The Politics of Business in California, 1890-1920. By Mansel G. Blackford,
Columbus: Ohio State University Press, 1977. Appendix, Notes. Bibliography.
Index. 225 pages. $12.50.
Reviewed by Lawrence B. Lee, Professor History, San Jose State University.
Students of California history often note the lack of a good
economic history of the Golden State. Special monographs there are on the oil
industry, the wine industry, the "water industry," etc. Gerald Nash's study of
business regulation, State Government and Economic Development offers
valuable insights. What is needed, however, is a view from the inside of
California business looking outward so as to understand how the private and
public sectors came to be so intermeshed as they are today. Now the reader
has the splendid volume of Blackford's which examines
a cross-section of California industries during the critical modernizing epoch
of three decades, 1890-1920. It describes what they were really like, how
divided they seemed in size and location. They were different in their
philosophies of competition and speculative growth, or stability, and their
impact on public policy. Historians will detect immediately that the author has
arranged his information in accordance with the popular "organizational
synthesis" developed by Samuel Hays, Alfred Chandler, Robert Wiebe, among
others. Mechanization, standardization of product, national market, bureaucratic
organization, scientific management, cost effectiveness are all code words
pinpointed by this interpretation to apply to these changes that transformed
both the public and private sectors in the nation during this process of modernization.

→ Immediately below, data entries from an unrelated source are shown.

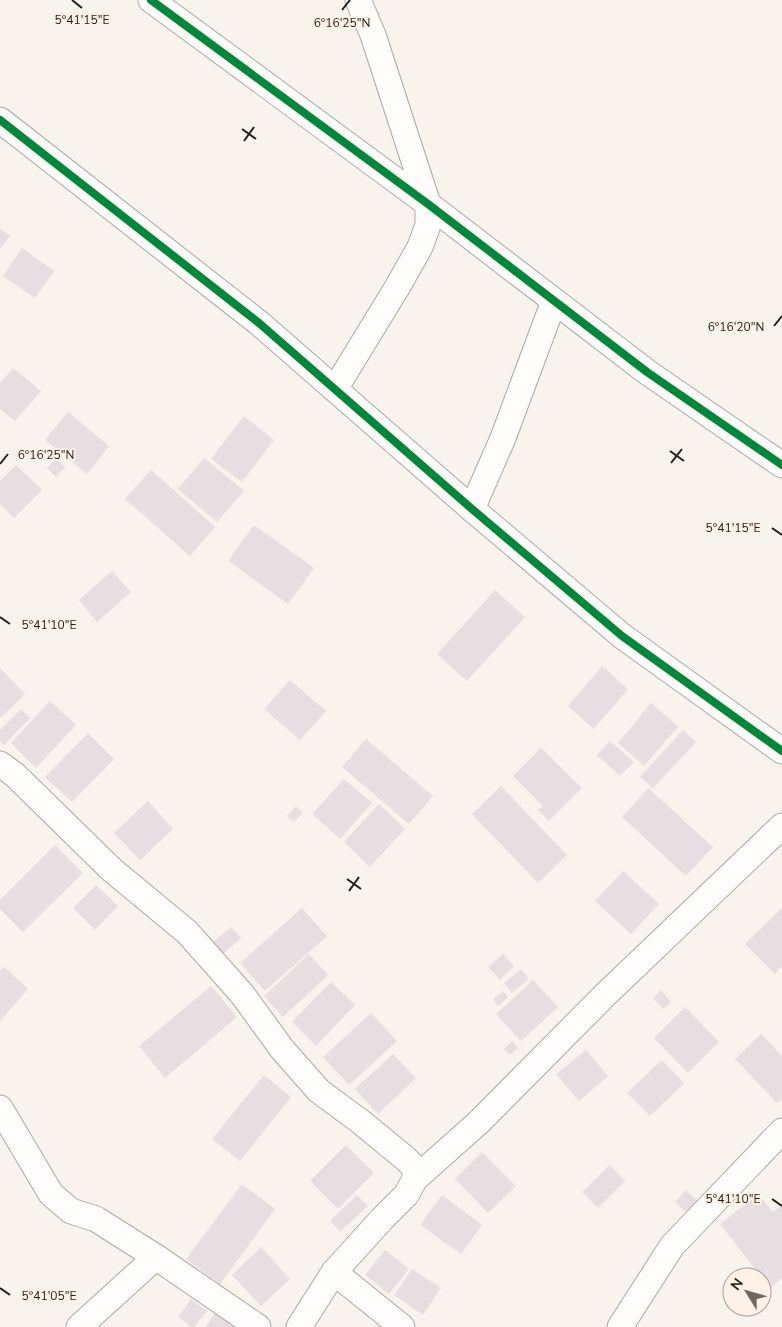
<svg xmlns="http://www.w3.org/2000/svg" width="782" height="1327" font-family="'Nunito Sans',sans-serif">
  <style>
    .building { fill: #e7dee2 }
    .lines { fill: none; stroke-linecap: round; stroke-linejoin: round }
    .street-casing { stroke: #aea8a2; stroke-width: 27 }
    .street { stroke: #fefdfc; stroke-width: 25 }
    .cycleway-casing { stroke: #fef2e8; stroke-width: 11 }
    .cycleway { stroke: #00873e; stroke-width: 8 }
    .ticks { fill: none; stroke: #241d17; stroke-width: 2 }
    .ticks-label { font-size: 12px; text-anchor: middle; fill: #241d17; stroke: #fef2e8; stroke-width: 4; stroke-linejoin: round; paint-order: stroke }
  </style>
  <rect width="100%" height="100%" fill="#f9f3ed"/>
  <g class="building">
    <path d="M0,228l10,8 -10,13z"/>
    <path d="M22,248l32,23 -19,27 -32,-22z"/>
    <path d="M13,368l28,23 -26,30 -15,-12v-26z"/>
    <path d="M68,412l41,34 -22,28 -42,-34z"/>
    <path d="M244,416l30,24 -32,42 -31,-23z"/>
    <path d="M56,458l9,9 -9,10 -9,-9z"/>
    <path d="M204,458l40,33 -27,31 -39,-33z"/>
    <path d="M16,465l26,25 -28,28 -14,-14v-23z"/>
    <path d="M151,470l64,57 -25,29 -65,-57z"/>
    <path d="M254,525l60,43 -26,36 -60,-43z"/>
    <path d="M112,571l19,21 -34,30 -18,-22z"/>
    <path d="M495,590l30,27 -58,64 -30,-27z"/>
    <path d="M602,666l26,23 -34,40 -26,-23z"/>
    <path d="M0,668l25,26 -25,24z"/>
    <path d="M290,680l36,31 -26,29 -36,-31z"/>
    <path d="M50,701l26,24 -40,43 -25,-25z"/>
    <path d="M651,703l27,24 -34,39 -26,-23z"/>
    <path d="M21,709l9,9 -26,27 -4,-4v-11z"/>
    <path d="M683,730l13,12 -43,46 -13,-11z"/>
    <path d="M88,733l26,26 -42,43 -27,-25z"/>
    <path d="M366,739l67,57 -24,28 -67,-57z"/>
    <path d="M610,741l24,21 -14,14 -23,-21z"/>
    <path d="M541,748l41,40 -33,33 -11,-11 5,-4 -30,-30z"/>
    <path d="M344,779l28,24 -32,36 -28,-25z"/>
    <path d="M501,786l66,69 -29,28 -66,-69z"/>
    <path d="M648,788l65,59 -27,29 -64,-59z"/>
    <path d="M148,801l25,28 -33,31 -26,-27z"/>
    <path d="M379,804l26,25 -35,38 -26,-25z"/>
    <path d="M296,806l7,7 -9,9 -7,-6z"/>
    <path d="M55,845l28,28 -60,59 -23,-23v-9z"/>
    <path d="M623,871l36,33 -28,30 -36,-33z"/>
    <path d="M96,885l22,21 -23,24 -22,-22z"/>
    <path d="M302,908l25,28 -62,55 -25,-28z"/>
    <path d="M782,908v58l-7,8 -30,-30z"/>
    <path d="M231,927l10,11 -18,16 -10,-12z"/>
    <path d="M309,954l19,21 -45,42 -19,-21z"/>
    <path d="M503,954l11,12 -14,14 -12,-13z"/>
    <path d="M4,967l24,22 -28,32v-50z"/>
    <path d="M521,969l8,10 -17,14 -8,-10z"/>
    <path d="M533,980l25,27 -37,34 -25,-27z"/>
    <path d="M331,982l24,23 -39,41 -24,-24z"/>
    <path d="M211,986l26,31 -72,61 -26,-32z"/>
    <path d="M661,990l10,12 -8,7 -10,-11z"/>
    <path d="M503,991l5,6 -10,9 -5,-7z"/>
    <path d="M685,1007l34,35 -31,31 -34,-35z"/>
    <path d="M371,1013l26,28 -48,44 -26,-28z"/>
    <path d="M761,1034l21,22v43l-5,4 -42,-44z"/>
    <path d="M512,1041l6,7 -8,7 -6,-6z"/>
    <path d="M586,1050l22,26 -29,25 -23,-27z"/>
    <path d="M393,1054l23,24 -38,36 -23,-25z"/>
    <path d="M662,1060l22,23 -34,33 -23,-23z"/>
    <path d="M264,1075l27,22 -51,64 -28,-22z"/>
    <path d="M346,1145l28,28 -36,36 -28,-28z"/>
    <path d="M482,1152l34,34 -28,27 -33,-34z"/>
    <path d="M610,1165l15,16 -27,27 -16,-16z"/>
    <path d="M242,1184l33,25 -55,75 -34,-25z"/>
    <path d="M686,1190l14,13 -11,12 -14,-13z"/>
    <path d="M758,1194l15,18 9,-7v73l-12,10 -50,-64z"/>
    <path d="M357,1195l11,11 -28,26 -10,-11z"/>
    <path d="M442,1195l40,30 -21,29 -41,-29z"/>
    <path d="M261,1247l29,32 -29,27 -29,-31z"/>
    <path d="M385,1250l24,19 -20,25 -24,-19z"/>
    <path d="M412,1269l29,19 -18,27 -29,-20z"/>
    <path d="M191,1299l16,12 -13,16h-2l-14,-10z"/>
    <path d="M215,1313l19,14h-29z"/>
  </g>
  <g class="lines">
    <defs>
      <g id="street">
        <path d="M151,0l277,204 219,168 135,93"/>
        <path d="M0,120l259,203 213,186 150,127 160,115"/>
        <path d="M335,389l63,-103 22,-39 8,-22v-21l-55,-169 -15,-35"/>
        <path d="M472,509l31,-71 51,-137"/>
        <path d="M0,764l15,11 97,95 75,62 55,62 40,55 37,42 42,31 45,37 9,9v11l-9,16 -24,24 -48,53 -35,55"/>
        <path d="M0,1108l51,86 20,17 25,8 60,38 102,70"/>
        <path d="M415,1179l64,-57 126,-127 177,-169"/>
        <path d="M334,1272l68,55"/>
        <path d="M79,1327l77,-70"/>
        <path d="M620,1327l52,-81 110,-115"/>
      </g>
    </defs>
    <use href="#street" class="street-casing"/>
    <use href="#street" class="street"/>
    <defs>
      <g id="cycleway">
        <path d="M151,0l277,204 219,168 135,93"/>
        <path d="M0,120l259,203 213,186 150,127 160,115"/>
      </g>
    </defs>
    <use href="#cycleway" class="cycleway-casing"/>
    <use href="#cycleway" class="cycleway"/>
  </g>
  <path class="ticks" d="M72,0l10,8M342,10l8,-10M242,129l14,10M244,141l10,-14M774,326l8,-10M670,451l14,10M671,463l11,-14M0,464l8,-10M772,528l10,7M0,617l10,7M347,879l14,10M349,891l10,-14M772,1199l10,7M0,1288l10,7"/>
  <g class="ticks-label">
    <text x="82" y="24">5°41'15"E</text>
    <text x="342" y="27">6°16'25"N</text>
    <text x="736" y="331">6°16'20"N</text>
    <text x="46" y="459">6°16'25"N</text>
    <text x="733" y="532">5°41'15"E</text>
    <text x="49" y="629">5°41'10"E</text>
    <text x="733" y="1203">5°41'10"E</text>
    <text x="49" y="1300">5°41'05"E</text>
  </g>
  <g transform="translate(747 1292) rotate(307)"><circle r="24" fill="#fef2e8" stroke="#a79d94"/>
  <path d="M0-4L9 19L0 12L-9 19Z" fill="#6f6862"/>
  <text y="-8" font-size="14" font-weight="bold" text-anchor="middle" fill="#241d17">N</text>
  </g>
</svg>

Blackford applies this conceptual frame of reference to the
California economy. In doing so he offers a revision of the traditional
political orientation found in such a work as George Mowry's California
Progressives. The reader soon learns that the whole view of government and
business in California in the Progressive Era is not contained within this
accepted interpretation. It held that government regulation of business in the
public interest started with the political reforms of the Hiram Johnson
Progressive Republicans following 1910. Mr. Blackford's meticulous presentation
of the victory by the modernizing element in each of his chosen California
industries reveals business leaders actively seeking governmental intervention.
They sought to foster the rationalizing goals private enterprise couldn't win by
voluntary private or trade association means alone. The author minimizes the
political dimensions of policy changes affecting California business. On the
other hand his evidence doesn't lead him to conclude that big business had
co-opted the regulatory machinery in California during the critical years as
historians Gabriel Kolko and James Weinstein might conjecture.
General readers have only to turn to those particular
industries where their interest is greatest to be surprised with the revelations
each developing scenario brought to light. Here—contrary to the mythology of the
American free enterprise system—aggressive business leaders actively sought
government regulation. The California Fruit Exchange and imitative cooperative
organization secured state enforcement of marketing standards. An early consumer
movement soon learned that the state market director did not have their interest
at heart. Public utilities, the railroads, investment bankers all desired the
uniformity of state control. Critical events such as the banking panic of 1907
brought agreement between city and country banks on state regulation as did
World War I in forcing the diversified lumber industry into sponsoring the
effective forestry act of 1919. Examples drawn from practices in other states
were important as with the public utility commission and "blue sky" laws. The
competitive forces which permitted unfair business practices such as rebates and
twisting (enticing customers from other companies) in the insurance business
were so powerful in this uncoordinated industry that small success in regulation
was possible. Finally economic development was the spur for business cooperation
and pleas for government supervision. Equally important was the urge for
professionalism as each industry coveted public good will, so necessary when
bills affecting business practices were carried through the legislature.